Let’s better visualize this:
Now, to put the abstraction above into context, if we compare how the values for two rating types change — say Fandango’s and IMDB’s — we can determine the degree to which there’s a pattern corresponding to both changes.
Given the correlation coefficients just mentioned, there is a pattern between Fandango and IMDB to a greater extent than is for Fandango and the metascore. Both coefficients are positive, and, as such, the correlation is said to be positive, which means that as Fandango’s ratings go up, IMDB’s ratings tend to go up as well, more than the metascores do.
Put differently, for any given movie rating on Fandango, it is more probable that the metascore is going to be more different from it than the IMDB rating.
The verdict: use Metacritic’s metascore
All in all, I recommend checking the metascore whenever you are looking for a movie rating. Here’s how it works, and its downsides.
In a nutshell, the metascore is a weighted average of many reviews coming from reputed critics. The Metacritic team reads the reviews and assigns each a 0–100 score, which is then given a weight, mainly based on the review’s quality and source. You can find more about their rating system here.
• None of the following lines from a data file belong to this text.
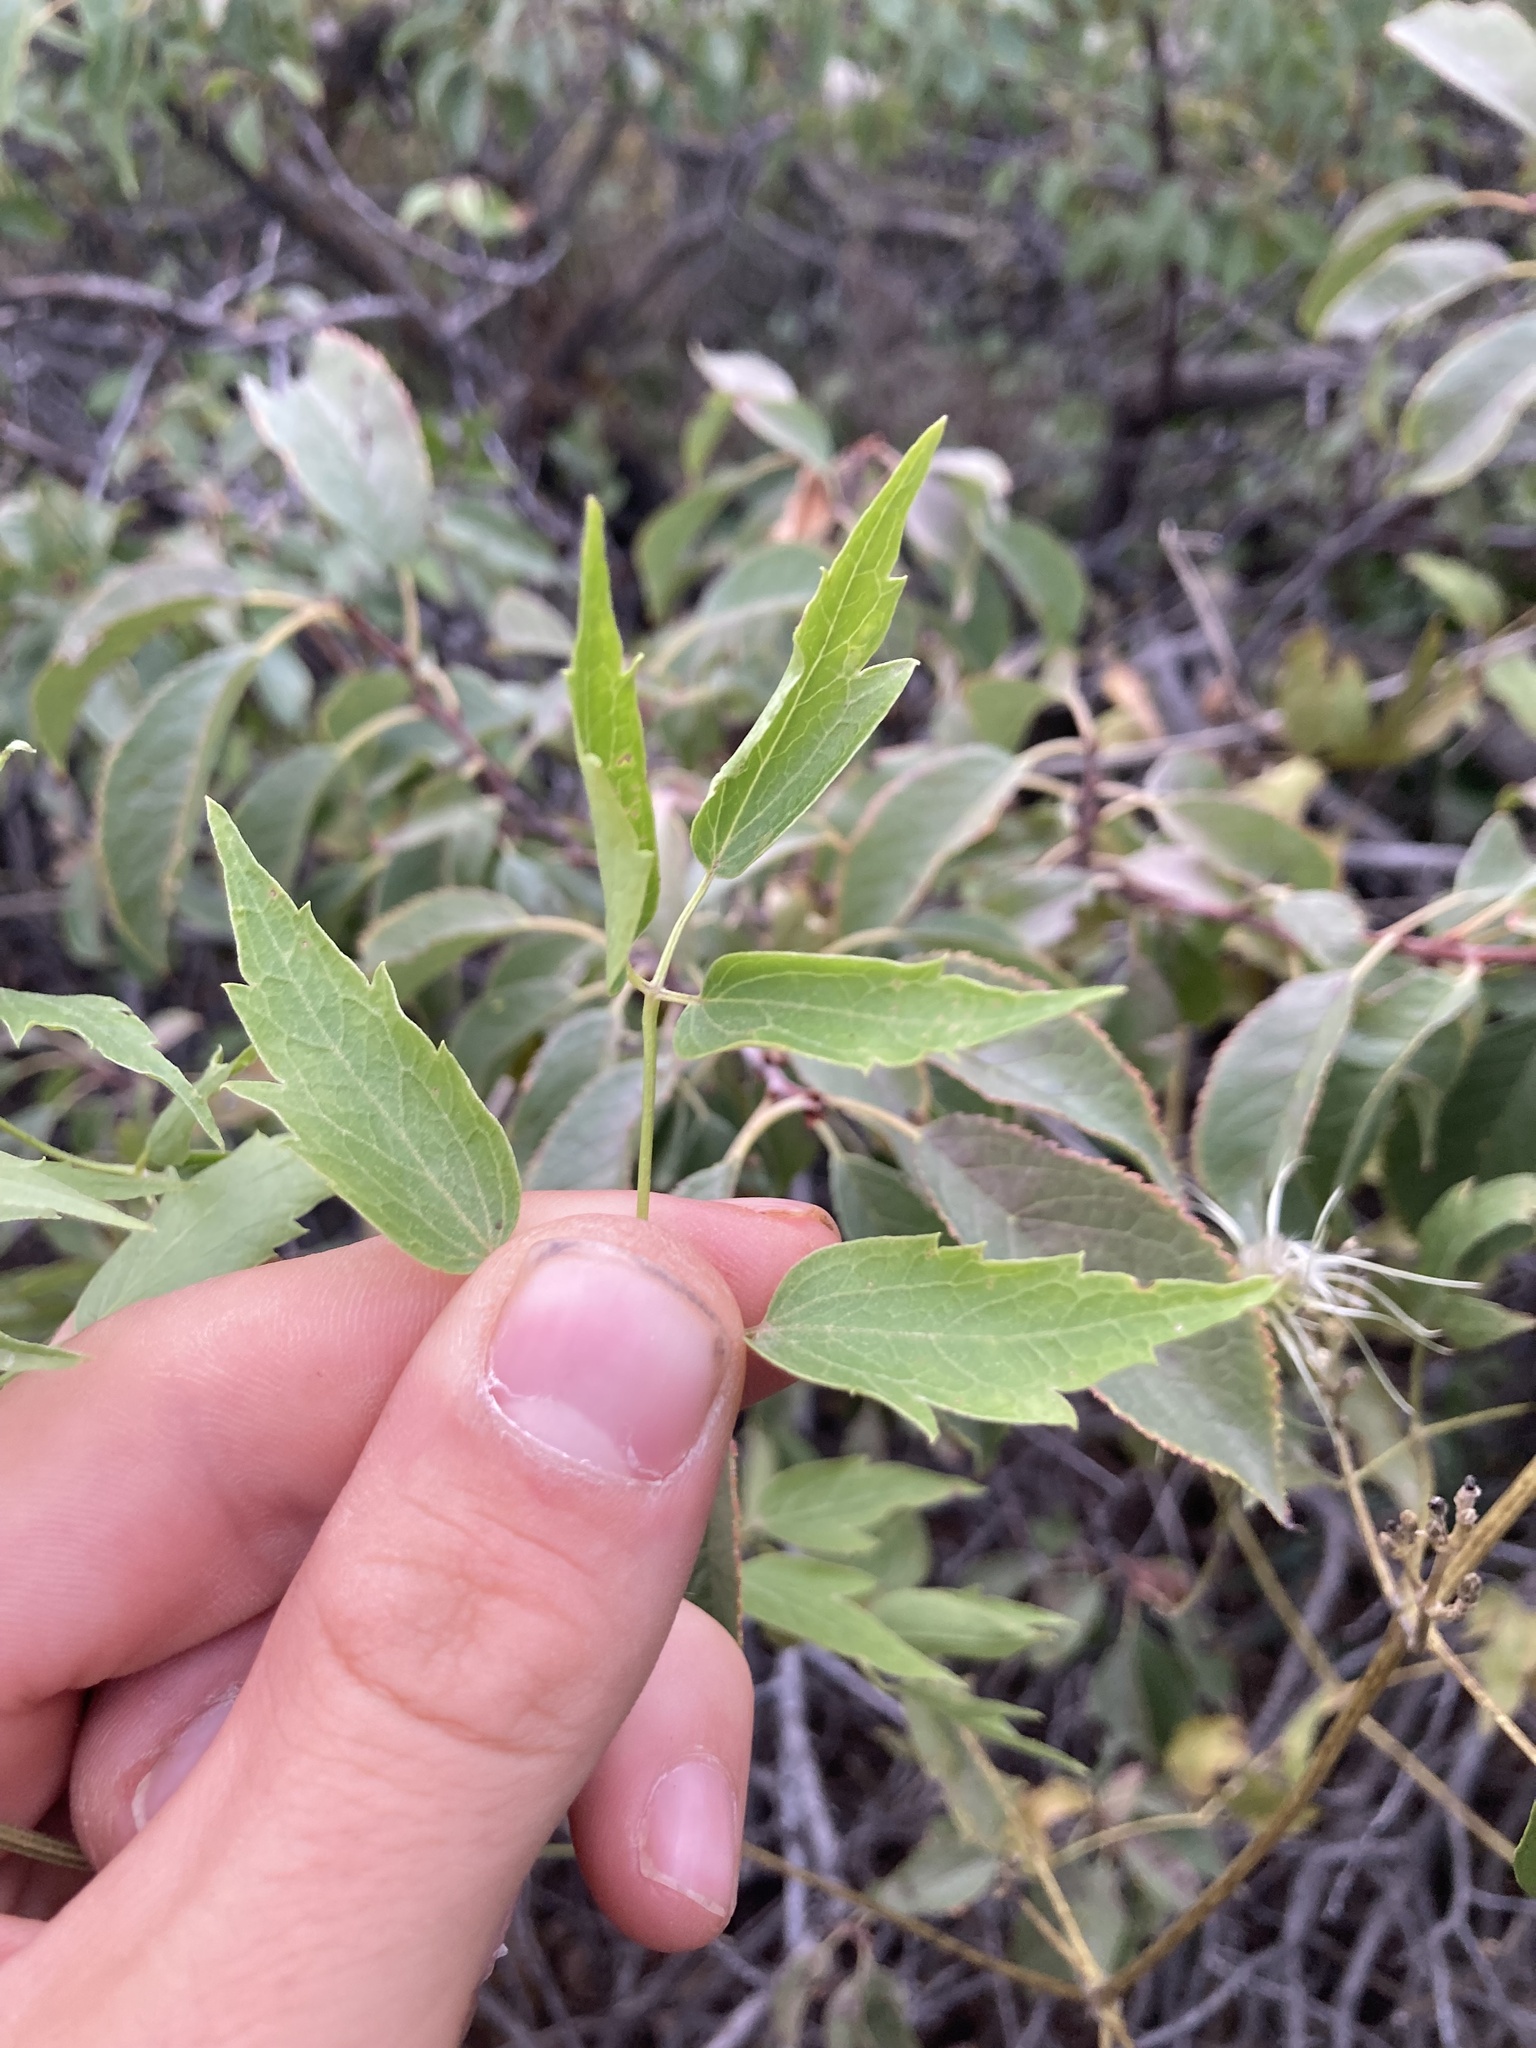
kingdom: Plantae
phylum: Tracheophyta
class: Magnoliopsida
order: Ranunculales
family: Ranunculaceae
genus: Clematis
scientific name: Clematis ligusticifolia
Now, I just want to point out a few downsides of the metascore:
- The weighting coefficients are confidential, so you won’t get to see the extent to which each review counted in the metascore.
- You’ll have a rough time finding metascores for less-known movies that appeared before 1999, the year Metacritic was created.
- Some recent movies whose main language is not English aren’t even listed on Metacritic. For example, the Romanian movies Two Lottery Tickets (2016) and Eastern Business (2016) are not listed on Metacritic, while they are on IMDB, with ratings.
Few more words
To sum up, in this article I made a single recommendation of where to look for a movie rating. I recommended the metascore, based on two arguments: its distribution resembles the most a normal one, and it is the least correlated with the Fandango rating.
All the quantitative and the visual elements of the article are reproducible in Python, as it is shown here.
Thanks for reading! And happy movie-going!